Although still in Beta release, the trackerless version of BitTorrent, and the latest production version are available at http://www.bittorrent.com/
Also, DHT (Distributed Hash Table) = Trackerless

My favorite BitTorrent Client, BitComet, has already released an update that supports Trackerless torrents as well. :thumbs:
Currently in a file I'm downloading the average seeder:leecher ratio is about 1:150 which means with downloaders exceeding 10,000 on a single torrent, the trackers can't handle all of the connections. However, as soon as I got the "Tackerless" supported version of BitComet, I almost immediatly got a solid connection to the torrent and started downloading.

BitTorrent is evoloving finaly. All rejoyce!
:rolling:

EDIT: Thanks for restoring my original post.
 
Piracy talk is verboten here.
Which means, hurrah, this will be very useful for transferring completely legal things via BT. ;)

Never had a problem with trackers myself, but I guess progress is progress.
 
i manged to deld one thing from BT and now i cant get nething else doesnt work :S
 
Guy who made BitTorrent went to my school.
 
pff bitTorrent :p I mean a simple p2p software for getting a few small ish files is acceptable but I don't aprove of warez :p shame on you! ;)
 
This sounds really good, when my client cant find a tracker you can still download the file, but only if enough people you're connected to has the whole thing and even then the speed seems to be reduced allot.
 
Shens said:
Guy who made BitTorrent went to my school.
Jesus, Shens, is your school Mount Olympus or some shit?

My friend talked to that dude, though. He's crazy.

And now I am happy for no trackerness. <3 :borg:
 
xLostx said:
leetz0r but I still rather limewire
Limewire is superior for downloading songs... but thats about it.
When it comes to larger files, I prefer eMule or BitTorrent.
 
So what are some nice clients to use? I'm using TorrentStorm right now (IMO by far the best), but the guy has decided to stop making any more updates.
 
Erestheux said:
Jesus, Shens, is your school Mount Olympus or some shit?

My friend talked to that dude, though. He's crazy.
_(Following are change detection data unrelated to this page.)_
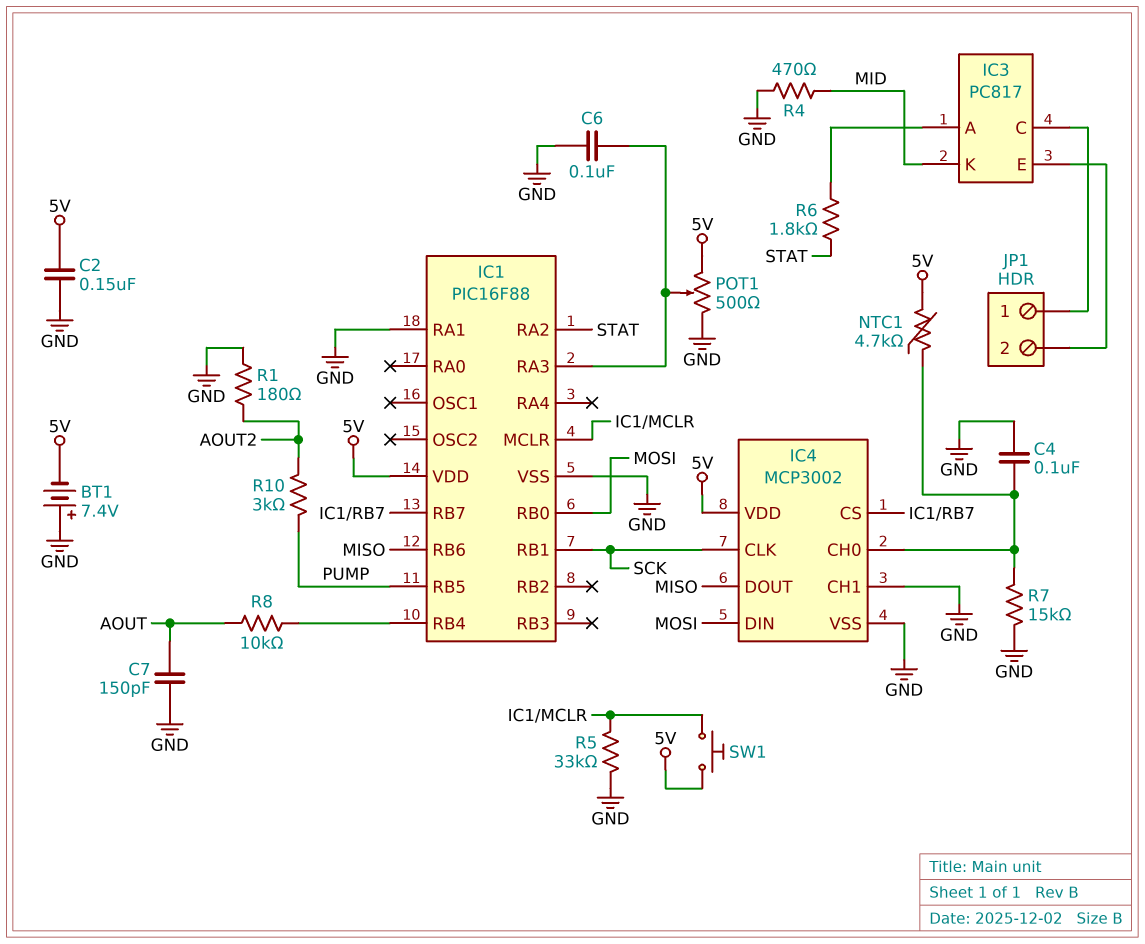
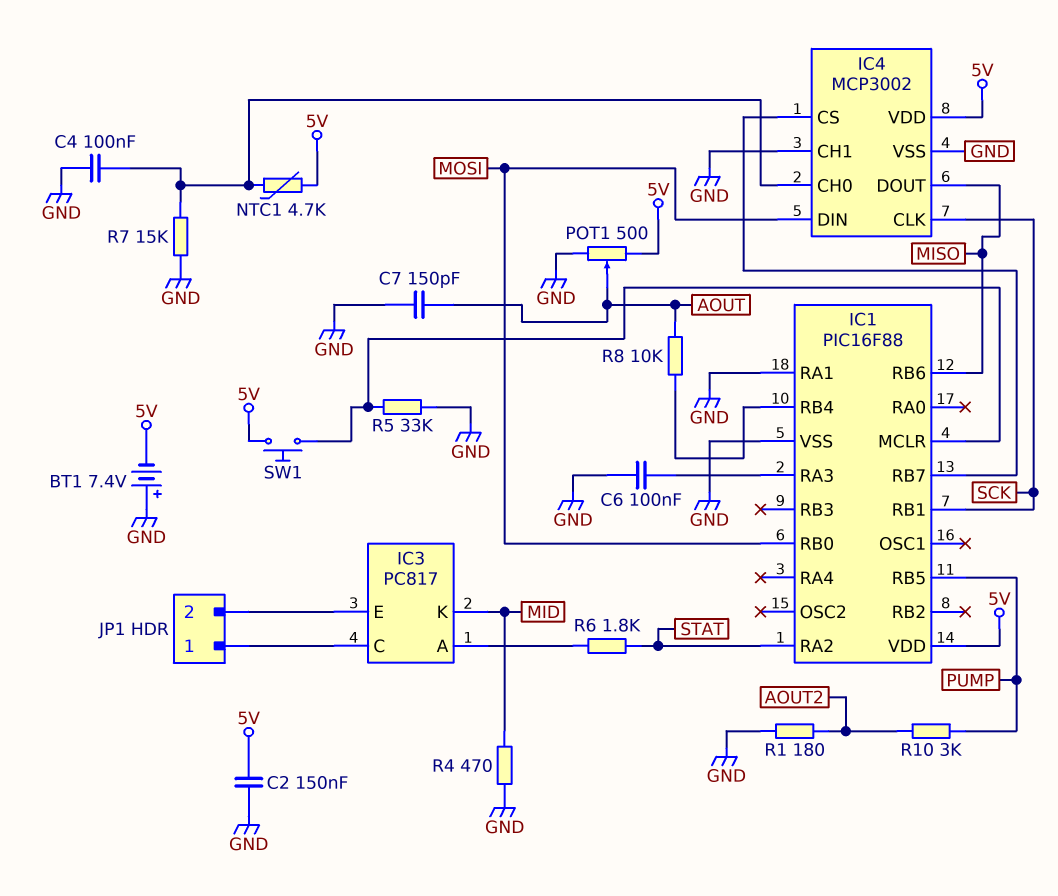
POT1: 500 (5V, GND, wiper IC1/RA3) -> 500 (5V, GND, wiper AOUT)

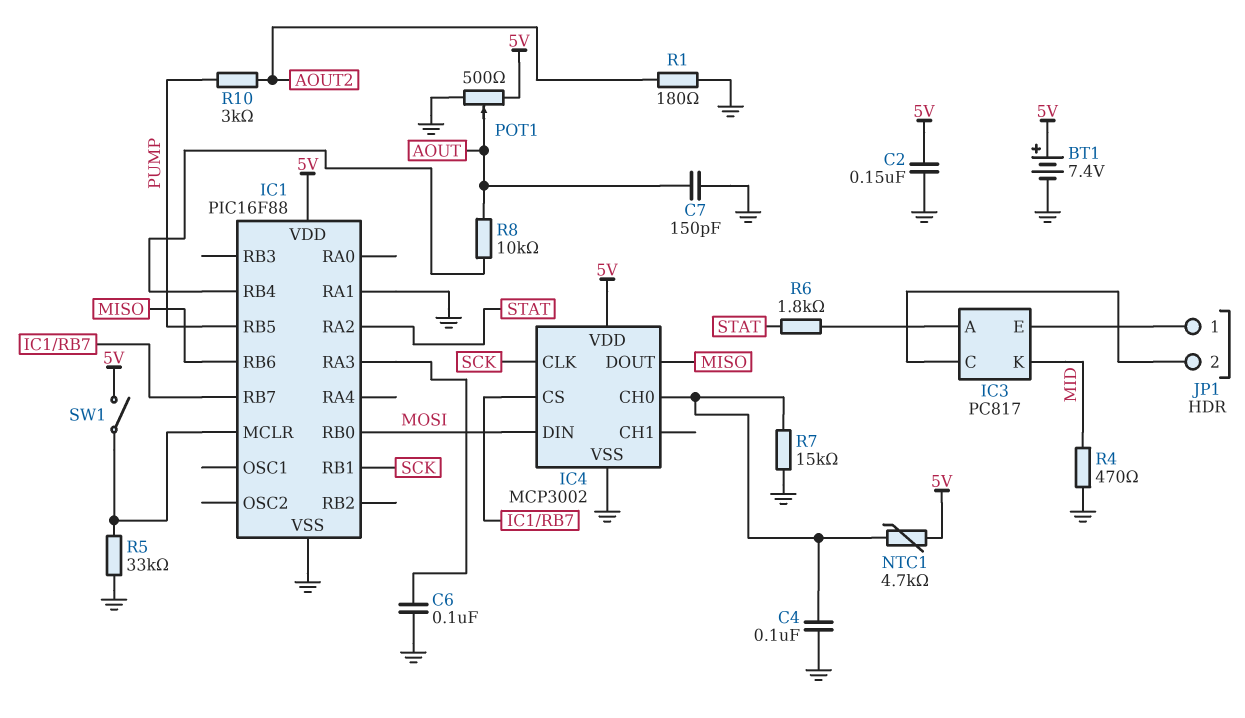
BT1: 7.4V (plus GND, minus 5V) -> 7.4V (plus 5V, minus GND)
IC4 pin CH1: GND -> none
JP1 pin 1: IC3/C -> IC3/E
JP1 pin 2: IC3/E -> IC3/C
SW1: button (5V, IC1/MCLR) -> switch (5V, IC1/MCLR)

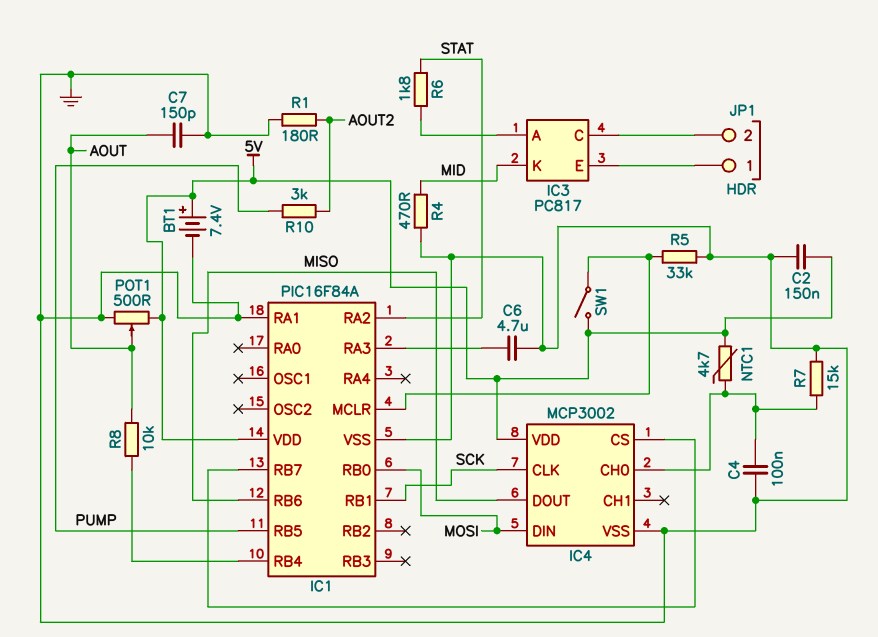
C6: 100nF (GND, IC1/RA3) -> 4.7uF (GND, IC1/RA3)
IC1: PIC16F88 -> PIC16F84A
And now I am happy for no trackerness. <3 :borg:

He has a Destroy Capitalism sticker on his moniter. :|
 
StardogChampion said:
So what are some nice clients to use? I'm using TorrentStorm right now (IMO by far the best), but the guy has decided to stop making any more updates.
BitComet all the way.
However, your going to find that everyone claims that their favorite BitTorrent Client gets better speeds than all the others. Don't let this suade your choice. I'd suggest checking out multiple clients to find your nitch.
 
w00t! Now it makes it harder for the feds to track my loli-catgirl torrents


WIN
 
I've seen "trackers" being "tracked" down and sued for seeding certain files, like SW ROTS, doesn't this possibly mean that it'd make it EASIER for the people who track down people who share "certain" files to track us private users of BT?
 
Gargantou said:
I've seen "trackers" being "tracked" down and sued for seeding certain files, like SW ROTS, doesn't this possibly mean that it'd make it EASIER for the people who track down people who share "certain" files to track us private users of BT?
It's not like it's hard to track who's downloading a file anyway. Normally you just go to the Connections tab in whatever client you're using and it has loads of IP's of the people that are downloading/uploading.